Within that space, Alviss AI (alviss.io) occupies a distinct position. It is currently the only commercial SaaS platform that supports multi-KPI modeling, exposes and enables editing of the full computational graph, runs on Bayesian hierarchical methodology, and is explicitly designed for full in-housing, in a single integrated product. Customers including G-Star, Allianz, Saxo Bank, and Airalo use Alviss AI to run owned, transparent, and continuously iterated MMM across brand and performance KPIs.

Alviss AI is a Marketing Mix Modeling software platform built for in-house marketing and analytics teams. To see how Alviss AI fits your measurement requirements, book a demo at alviss.io.

Frequently Asked Questions

What is Marketing Mix Modeling (MMM)?

Marketing Mix Modeling (MMM) is a statistical technique used to measure the contribution of different marketing and media channels to business outcomes such as revenue, sales, or brand metrics. MMM uses historical data to estimate the effectiveness and ROI of each channel, accounting for external factors like seasonality, pricing, and macroeconomic conditions.

What is Bayesian MMM?

Bayesian MMM applies Bayesian statistical inference to Marketing Mix Modeling. Unlike frequentist approaches that produce single point estimates, Bayesian MMM generates full posterior probability distributions for each model parameter. This means every estimate, such as a channel’s contribution to revenue, comes with a quantified measure of uncertainty expressed as a credible interval. This is particularly valuable for budget optimization, where understanding the range of likely outcomes is as important as the central estimate.

What is adstock in MMM?

Adstock is a transformation applied to media spend data in MMM to capture the lagged and decaying effects of advertising. When a consumer is exposed to an advertisement, the effect on their behavior does not end immediately; it carries over into subsequent periods. Adstock modeling quantifies the rate at which this carryover effect decays over time.

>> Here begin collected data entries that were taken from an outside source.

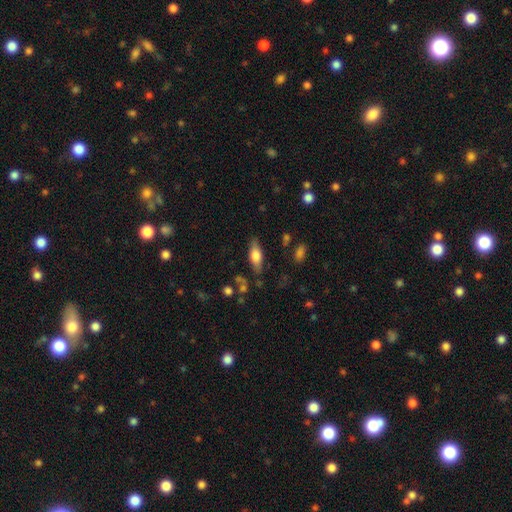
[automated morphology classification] smooth-or-featured: smooth: 63% | featured or disk: 31% | star or artifact: 7%
  how-rounded: in between: 70% | cigar-shaped: 27% | round: 3%
  merging: none: 79% | minor disturbance: 15% | major disturbance: 4% | merger: 3%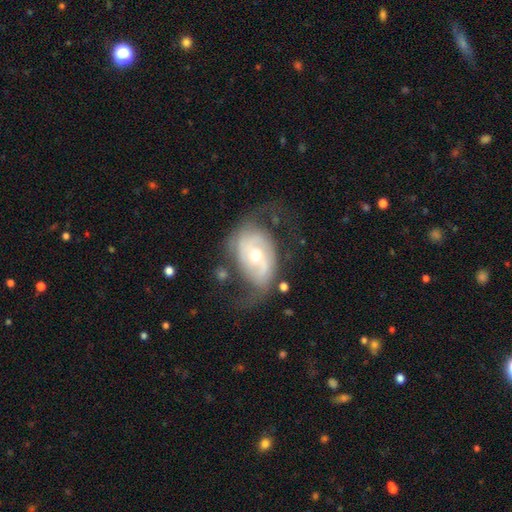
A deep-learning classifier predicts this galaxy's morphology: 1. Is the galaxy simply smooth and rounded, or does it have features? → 76% featured or disk, 17% smooth, 7% star or artifact.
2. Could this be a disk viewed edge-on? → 95% no, 5% yes.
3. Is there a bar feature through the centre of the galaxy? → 50% no, 32% weak, 18% strong.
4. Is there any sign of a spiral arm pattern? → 83% yes, 17% no.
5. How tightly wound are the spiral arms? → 41% loose, 38% medium, 22% tight.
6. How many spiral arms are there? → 77% 2, 13% can't tell, 5% 1, 3% 3, 1% 4, 1% more than 4.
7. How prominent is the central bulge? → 61% moderate, 33% small, 4% large, 1% dominant, 1% none.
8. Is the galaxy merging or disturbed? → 50% none, 26% major disturbance, 22% minor disturbance, 3% merger.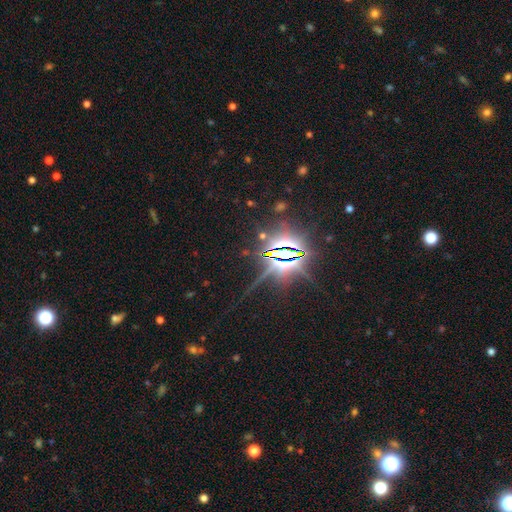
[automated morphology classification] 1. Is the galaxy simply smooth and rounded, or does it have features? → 87% star or artifact, 6% featured or disk, 6% smooth.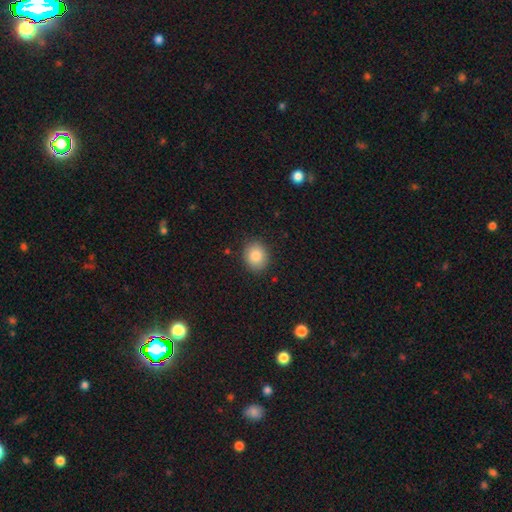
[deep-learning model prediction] Overall: smooth (85%). How rounded: round (70%). Merging: none (88%).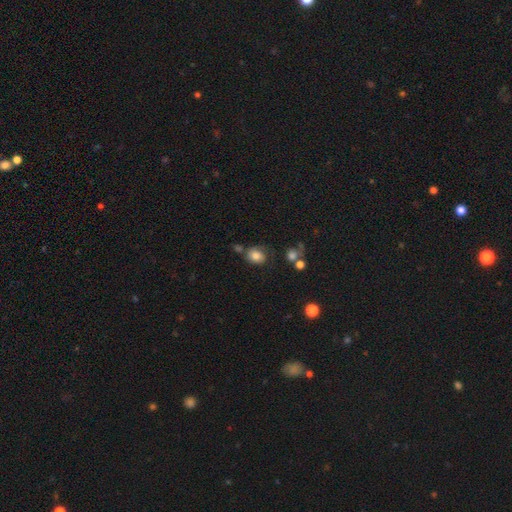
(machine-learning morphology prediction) This is likely a smooth galaxy (76%). How rounded: possibly round (54%). Merging: possibly none (53%).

What is a saturation curve in MMM?

A saturation curve in MMM models the diminishing returns of increasing media spend within a channel. As spend increases, each additional unit of investment generates progressively smaller incremental returns. Saturation curves allow MMM models to estimate the point at which additional investment in a given channel produces minimal additional business impact.

Can MMM replace multi-touch attribution (MTA)?

MMM and MTA measure marketing effectiveness through fundamentally different mechanisms. MTA uses individual-level user journey data to assign credit across touchpoints; MMM uses aggregate time-series data to estimate channel-level contributions. In a privacy-first environment where individual tracking signals are degraded, MMM has structural advantages. Most practitioners now treat MMM as the primary measurement framework, with experimental measurement (incrementality testing) used for calibration.